[Your goal]: Reproduce the records word for word, starting at their first line and ending at the line that contains "عندما اقتحم مقاتلو", with both of those lines included.

[Data for review]:
==========
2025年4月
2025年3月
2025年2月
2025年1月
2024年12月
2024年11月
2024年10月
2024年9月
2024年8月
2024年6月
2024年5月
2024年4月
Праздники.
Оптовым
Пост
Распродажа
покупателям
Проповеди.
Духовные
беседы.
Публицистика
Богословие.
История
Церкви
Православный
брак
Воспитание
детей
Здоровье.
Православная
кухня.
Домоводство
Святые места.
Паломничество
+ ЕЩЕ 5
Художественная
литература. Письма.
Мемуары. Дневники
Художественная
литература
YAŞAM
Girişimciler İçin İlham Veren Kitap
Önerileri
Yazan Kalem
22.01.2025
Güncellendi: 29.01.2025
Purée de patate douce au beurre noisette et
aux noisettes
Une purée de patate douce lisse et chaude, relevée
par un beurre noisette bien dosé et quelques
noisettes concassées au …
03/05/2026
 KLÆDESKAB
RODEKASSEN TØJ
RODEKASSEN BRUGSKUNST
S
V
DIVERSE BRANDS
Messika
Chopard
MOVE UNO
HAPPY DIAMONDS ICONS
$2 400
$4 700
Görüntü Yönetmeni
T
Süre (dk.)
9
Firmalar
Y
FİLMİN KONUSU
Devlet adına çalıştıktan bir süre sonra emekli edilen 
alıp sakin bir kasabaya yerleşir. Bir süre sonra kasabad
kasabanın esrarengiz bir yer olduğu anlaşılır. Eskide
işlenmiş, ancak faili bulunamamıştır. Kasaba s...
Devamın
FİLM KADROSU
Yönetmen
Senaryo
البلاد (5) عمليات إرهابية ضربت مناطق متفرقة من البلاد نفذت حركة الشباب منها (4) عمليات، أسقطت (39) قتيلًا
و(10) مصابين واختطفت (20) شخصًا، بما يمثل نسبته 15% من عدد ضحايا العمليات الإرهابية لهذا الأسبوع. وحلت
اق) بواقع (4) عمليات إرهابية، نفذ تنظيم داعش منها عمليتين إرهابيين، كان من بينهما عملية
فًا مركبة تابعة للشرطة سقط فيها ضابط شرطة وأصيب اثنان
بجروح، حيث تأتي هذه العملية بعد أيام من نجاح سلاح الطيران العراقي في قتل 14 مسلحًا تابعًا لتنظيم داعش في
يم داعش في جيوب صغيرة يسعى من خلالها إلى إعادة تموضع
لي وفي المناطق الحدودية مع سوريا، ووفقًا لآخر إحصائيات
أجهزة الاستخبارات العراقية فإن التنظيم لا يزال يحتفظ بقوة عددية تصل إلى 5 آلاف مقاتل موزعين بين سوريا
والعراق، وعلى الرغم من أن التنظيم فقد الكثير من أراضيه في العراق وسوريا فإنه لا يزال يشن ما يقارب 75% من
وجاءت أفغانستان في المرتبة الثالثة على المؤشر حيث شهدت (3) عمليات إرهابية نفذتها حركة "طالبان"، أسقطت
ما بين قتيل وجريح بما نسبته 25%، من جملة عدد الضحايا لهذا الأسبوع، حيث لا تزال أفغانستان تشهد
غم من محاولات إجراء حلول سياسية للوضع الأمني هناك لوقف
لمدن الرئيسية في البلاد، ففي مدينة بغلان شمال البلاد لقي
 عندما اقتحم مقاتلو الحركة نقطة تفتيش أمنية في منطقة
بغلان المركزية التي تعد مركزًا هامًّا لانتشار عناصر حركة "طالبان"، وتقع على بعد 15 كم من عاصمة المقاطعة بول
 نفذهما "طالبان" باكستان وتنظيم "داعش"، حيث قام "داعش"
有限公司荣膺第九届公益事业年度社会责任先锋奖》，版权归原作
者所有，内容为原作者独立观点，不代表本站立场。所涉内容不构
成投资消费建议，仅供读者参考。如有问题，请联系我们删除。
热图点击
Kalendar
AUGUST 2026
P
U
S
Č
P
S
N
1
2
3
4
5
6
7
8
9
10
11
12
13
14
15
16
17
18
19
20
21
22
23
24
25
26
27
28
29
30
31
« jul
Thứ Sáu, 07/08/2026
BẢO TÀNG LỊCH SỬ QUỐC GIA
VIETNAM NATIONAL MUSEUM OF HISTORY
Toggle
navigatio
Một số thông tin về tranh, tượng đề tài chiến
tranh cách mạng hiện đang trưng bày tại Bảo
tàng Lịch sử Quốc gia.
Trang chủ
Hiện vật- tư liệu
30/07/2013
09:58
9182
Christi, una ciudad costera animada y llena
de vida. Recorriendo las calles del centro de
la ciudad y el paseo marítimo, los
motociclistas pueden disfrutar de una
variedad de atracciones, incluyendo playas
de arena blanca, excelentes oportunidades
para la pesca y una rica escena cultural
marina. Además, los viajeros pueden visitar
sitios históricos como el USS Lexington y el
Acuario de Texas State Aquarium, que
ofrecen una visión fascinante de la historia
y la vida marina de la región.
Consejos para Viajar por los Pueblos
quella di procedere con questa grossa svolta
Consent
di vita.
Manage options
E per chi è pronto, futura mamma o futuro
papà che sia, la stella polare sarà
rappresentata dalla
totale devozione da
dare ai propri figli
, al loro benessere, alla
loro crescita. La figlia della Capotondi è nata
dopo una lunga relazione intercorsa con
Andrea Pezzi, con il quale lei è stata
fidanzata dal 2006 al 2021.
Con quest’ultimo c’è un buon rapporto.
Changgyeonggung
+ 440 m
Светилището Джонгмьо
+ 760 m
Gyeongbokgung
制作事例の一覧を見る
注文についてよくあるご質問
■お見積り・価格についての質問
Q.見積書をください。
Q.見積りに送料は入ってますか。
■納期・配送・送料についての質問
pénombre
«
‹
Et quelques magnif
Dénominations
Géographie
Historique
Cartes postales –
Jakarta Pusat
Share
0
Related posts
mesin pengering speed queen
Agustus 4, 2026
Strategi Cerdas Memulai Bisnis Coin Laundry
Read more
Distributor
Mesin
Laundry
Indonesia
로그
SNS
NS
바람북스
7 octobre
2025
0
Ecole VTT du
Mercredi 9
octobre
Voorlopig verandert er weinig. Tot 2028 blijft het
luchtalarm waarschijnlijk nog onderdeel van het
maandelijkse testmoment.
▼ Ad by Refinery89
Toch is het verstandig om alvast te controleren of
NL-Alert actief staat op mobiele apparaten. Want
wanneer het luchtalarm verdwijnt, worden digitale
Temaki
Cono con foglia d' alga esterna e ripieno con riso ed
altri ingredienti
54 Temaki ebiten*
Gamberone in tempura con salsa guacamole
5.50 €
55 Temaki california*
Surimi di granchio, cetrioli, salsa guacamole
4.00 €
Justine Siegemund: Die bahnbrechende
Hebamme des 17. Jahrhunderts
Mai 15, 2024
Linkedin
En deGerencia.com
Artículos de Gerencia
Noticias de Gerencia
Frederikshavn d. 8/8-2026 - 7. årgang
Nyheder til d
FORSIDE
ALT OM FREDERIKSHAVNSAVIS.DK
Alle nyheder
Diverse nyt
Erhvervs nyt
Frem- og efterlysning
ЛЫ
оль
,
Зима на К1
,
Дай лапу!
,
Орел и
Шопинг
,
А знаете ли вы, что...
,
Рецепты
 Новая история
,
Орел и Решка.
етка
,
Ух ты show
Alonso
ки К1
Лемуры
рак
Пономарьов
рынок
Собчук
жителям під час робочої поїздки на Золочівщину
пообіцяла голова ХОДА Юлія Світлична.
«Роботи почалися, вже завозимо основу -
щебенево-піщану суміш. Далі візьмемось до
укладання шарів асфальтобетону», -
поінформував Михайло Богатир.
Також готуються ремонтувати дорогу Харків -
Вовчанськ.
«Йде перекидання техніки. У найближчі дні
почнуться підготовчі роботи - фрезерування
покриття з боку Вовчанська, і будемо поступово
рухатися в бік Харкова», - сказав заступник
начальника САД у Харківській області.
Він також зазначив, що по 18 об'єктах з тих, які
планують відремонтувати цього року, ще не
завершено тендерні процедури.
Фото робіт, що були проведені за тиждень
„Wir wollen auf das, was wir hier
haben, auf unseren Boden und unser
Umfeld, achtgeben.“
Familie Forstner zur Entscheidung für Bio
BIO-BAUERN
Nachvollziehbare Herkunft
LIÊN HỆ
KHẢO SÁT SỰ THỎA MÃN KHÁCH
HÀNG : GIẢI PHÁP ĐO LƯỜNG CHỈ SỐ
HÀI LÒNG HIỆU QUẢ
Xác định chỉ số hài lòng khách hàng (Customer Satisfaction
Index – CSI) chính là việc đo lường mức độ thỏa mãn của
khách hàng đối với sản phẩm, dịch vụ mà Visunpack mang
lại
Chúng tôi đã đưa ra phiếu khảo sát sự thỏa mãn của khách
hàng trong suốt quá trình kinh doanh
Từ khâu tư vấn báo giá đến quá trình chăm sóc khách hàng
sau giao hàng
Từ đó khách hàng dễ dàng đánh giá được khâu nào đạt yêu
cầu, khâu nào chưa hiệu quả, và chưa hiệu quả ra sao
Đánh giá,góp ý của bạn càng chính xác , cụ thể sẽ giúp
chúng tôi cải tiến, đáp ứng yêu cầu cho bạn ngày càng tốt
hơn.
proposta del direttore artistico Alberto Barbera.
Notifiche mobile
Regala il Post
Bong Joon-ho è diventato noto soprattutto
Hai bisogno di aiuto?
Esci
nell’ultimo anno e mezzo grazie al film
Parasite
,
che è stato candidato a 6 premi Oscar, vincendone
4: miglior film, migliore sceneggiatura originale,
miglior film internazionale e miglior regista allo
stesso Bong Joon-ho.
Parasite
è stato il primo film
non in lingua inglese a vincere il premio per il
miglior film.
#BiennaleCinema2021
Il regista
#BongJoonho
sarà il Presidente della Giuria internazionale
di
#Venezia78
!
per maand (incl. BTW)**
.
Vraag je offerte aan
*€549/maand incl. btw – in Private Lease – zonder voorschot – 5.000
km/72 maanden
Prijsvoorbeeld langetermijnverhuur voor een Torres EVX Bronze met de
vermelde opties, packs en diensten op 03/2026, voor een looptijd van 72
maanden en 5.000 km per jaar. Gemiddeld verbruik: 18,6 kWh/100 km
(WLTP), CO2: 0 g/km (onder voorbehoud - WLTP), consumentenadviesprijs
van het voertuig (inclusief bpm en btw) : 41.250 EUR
==========
[Answer box]:
2025年4月
2025年3月
2025年2月
2025年1月
2024年12月
2024年11月
2024年10月
2024年9月
2024年8月
2024年6月
2024年5月
2024年4月
Праздники.
Оптовым
Пост
Распродажа
покупателям
Проповеди.
Духовные
беседы.
Публицистика
Богословие.
История
Церкви
Православный
брак
Воспитание
детей
Здоровье.
Православная
кухня.
Домоводство
Святые места.
Паломничество
+ ЕЩЕ 5
Художественная
литература. Письма.
Мемуары. Дневники
Художественная
литература
YAŞAM
Girişimciler İçin İlham Veren Kitap
Önerileri
Yazan Kalem
22.01.2025
Güncellendi: 29.01.2025
Purée de patate douce au beurre noisette et
aux noisettes
Une purée de patate douce lisse et chaude, relevée
par un beurre noisette bien dosé et quelques
noisettes concassées au …
03/05/2026
 KLÆDESKAB
RODEKASSEN TØJ
RODEKASSEN BRUGSKUNST
S
V
DIVERSE BRANDS
Messika
Chopard
MOVE UNO
HAPPY DIAMONDS ICONS
$2 400
$4 700
Görüntü Yönetmeni
T
Süre (dk.)
9
Firmalar
Y
FİLMİN KONUSU
Devlet adına çalıştıktan bir süre sonra emekli edilen 
alıp sakin bir kasabaya yerleşir. Bir süre sonra kasabad
kasabanın esrarengiz bir yer olduğu anlaşılır. Eskide
işlenmiş, ancak faili bulunamamıştır. Kasaba s...
Devamın
FİLM KADROSU
Yönetmen
Senaryo
البلاد (5) عمليات إرهابية ضربت مناطق متفرقة من البلاد نفذت حركة الشباب منها (4) عمليات، أسقطت (39) قتيلًا
و(10) مصابين واختطفت (20) شخصًا، بما يمثل نسبته 15% من عدد ضحايا العمليات الإرهابية لهذا الأسبوع. وحلت
اق) بواقع (4) عمليات إرهابية، نفذ تنظيم داعش منها عمليتين إرهابيين، كان من بينهما عملية
فًا مركبة تابعة للشرطة سقط فيها ضابط شرطة وأصيب اثنان
بجروح، حيث تأتي هذه العملية بعد أيام من نجاح سلاح الطيران العراقي في قتل 14 مسلحًا تابعًا لتنظيم داعش في
يم داعش في جيوب صغيرة يسعى من خلالها إلى إعادة تموضع
لي وفي المناطق الحدودية مع سوريا، ووفقًا لآخر إحصائيات
أجهزة الاستخبارات العراقية فإن التنظيم لا يزال يحتفظ بقوة عددية تصل إلى 5 آلاف مقاتل موزعين بين سوريا
والعراق، وعلى الرغم من أن التنظيم فقد الكثير من أراضيه في العراق وسوريا فإنه لا يزال يشن ما يقارب 75% من
وجاءت أفغانستان في المرتبة الثالثة على المؤشر حيث شهدت (3) عمليات إرهابية نفذتها حركة "طالبان"، أسقطت
ما بين قتيل وجريح بما نسبته 25%، من جملة عدد الضحايا لهذا الأسبوع، حيث لا تزال أفغانستان تشهد
غم من محاولات إجراء حلول سياسية للوضع الأمني هناك لوقف
لمدن الرئيسية في البلاد، ففي مدينة بغلان شمال البلاد لقي
 عندما اقتحم مقاتلو الحركة نقطة تفتيش أمنية في منطقة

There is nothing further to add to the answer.